[Saved entries]
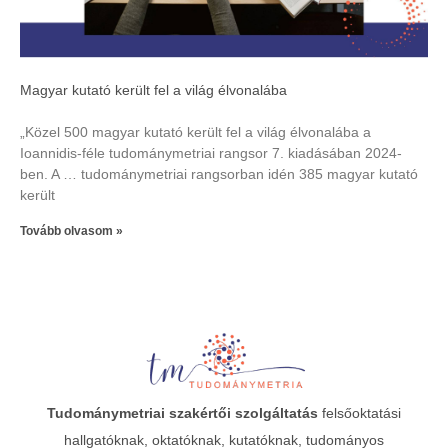
Magyar kutató került fel a világ élvonalába
„Közel 500 magyar kutató került fel a világ élvonalába a
Ioannidis-féle tudománymetriai rangsor 7. kiadásában 2024-
ben. A … tudománymetriai rangsorban idén 385 magyar kutató
került
Tovább olvasom »
Tudománymetriai
szakértői szolgáltatás
felsőoktatási
hallgatóknak, oktatóknak, kutatóknak, tudományos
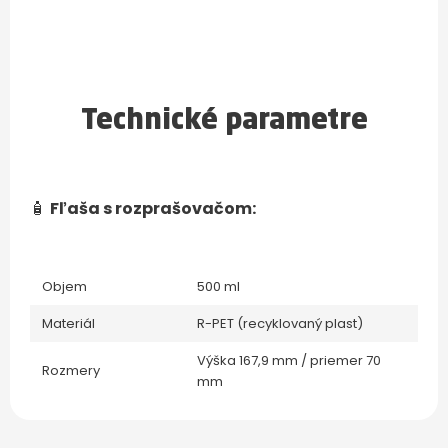
Technické parametre
🧴
Fľaša s rozprašovačom:
Objem
500 ml
Materiál
R-PET (recyklovaný plast)
Výška 167,9 mm / priemer 70
Rozmery
mm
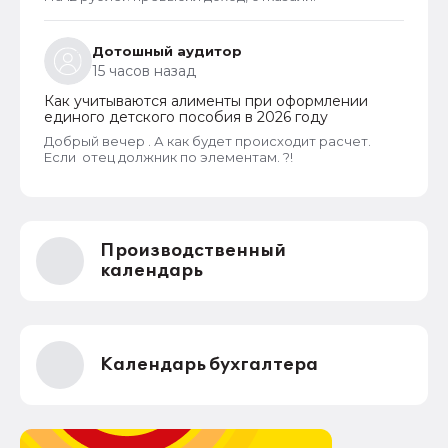
пребывания
Дотошный аудитор
15 часов назад
Как учитываются алименты при оформлении
единого детского пособия в 2026 году
Добрый вечер . А как будет происходит расчет.
Если отец должник по элементам. ?!
Производственный
календарь
Календарь бухгалтера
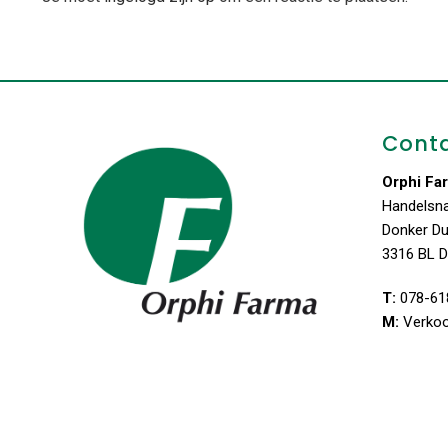
Cont
Orphi Fa
Handelsn
Donker D
3316 BL D
T:
078-61
M:
Verko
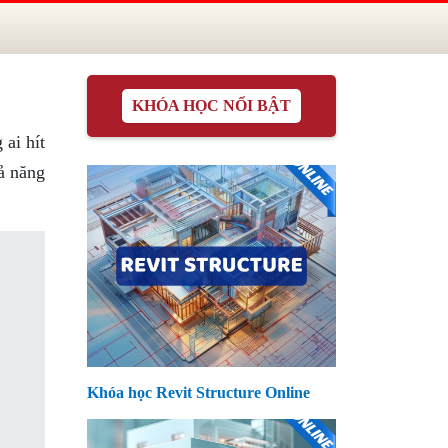
KHÓA HỌC NỔI BẬT
 ai hít
ả năng
Khóa học Revit Structure Online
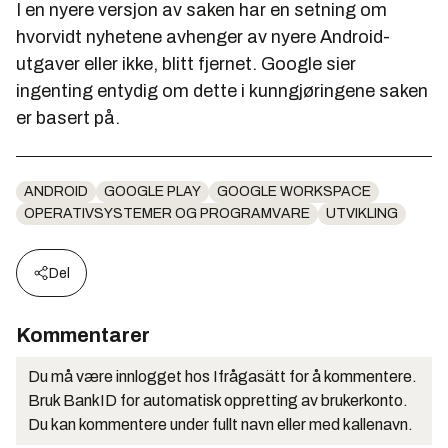
I en nyere versjon av saken har en setning om
hvorvidt nyhetene avhenger av nyere Android-
utgaver eller ikke, blitt fjernet. Google sier
ingenting entydig om dette i kunngjøringene saken
er basert på.
ANDROID
GOOGLE PLAY
GOOGLE WORKSPACE
OPERATIVSYSTEMER OG PROGRAMVARE
UTVIKLING
Del
Kommentarer
Du må være innlogget hos Ifrågasätt for å kommentere.
Bruk BankID for automatisk oppretting av brukerkonto.
Du kan kommentere under fullt navn eller med kallenavn.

**TASK STATEMENT:** Restate every line above exactly, omitting images.

**REPLY TO THE EXERCISE:**
Magyar kutató került fel a világ élvonalába
„Közel 500 magyar kutató került fel a világ élvonalába a
Ioannidis-féle tudománymetriai rangsor 7. kiadásában 2024-
ben. A … tudománymetriai rangsorban idén 385 magyar kutató
került
Tovább olvasom »
Tudománymetriai
szakértői szolgáltatás
felsőoktatási
hallgatóknak, oktatóknak, kutatóknak, tudományos
Technické parametre
🧴
Fľaša s rozprašovačom:
Objem
500 ml
Materiál
R-PET (recyklovaný plast)
Výška 167,9 mm / priemer 70
Rozmery
mm
пребывания
Дотошный аудитор
15 часов назад
Как учитываются алименты при оформлении
единого детского пособия в 2026 году
Добрый вечер . А как будет происходит расчет.
Если отец должник по элементам. ?!
Производственный
календарь
Календарь бухгалтера
Cont
Orphi Fa
Handelsn
Donker D
3316 BL D
T:
078-61
M:
Verko
KHÓA HỌC NỔI BẬT
 ai hít
ả năng
Khóa học Revit Structure Online
I en nyere versjon av saken har en setning om
hvorvidt nyhetene avhenger av nyere Android-
utgaver eller ikke, blitt fjernet. Google sier
ingenting entydig om dette i kunngjøringene saken
er basert på.
ANDROID
GOOGLE PLAY
GOOGLE WORKSPACE
OPERATIVSYSTEMER OG PROGRAMVARE
UTVIKLING
Del
Kommentarer
Du må være innlogget hos Ifrågasätt for å kommentere.
Bruk BankID for automatisk oppretting av brukerkonto.
Du kan kommentere under fullt navn eller med kallenavn.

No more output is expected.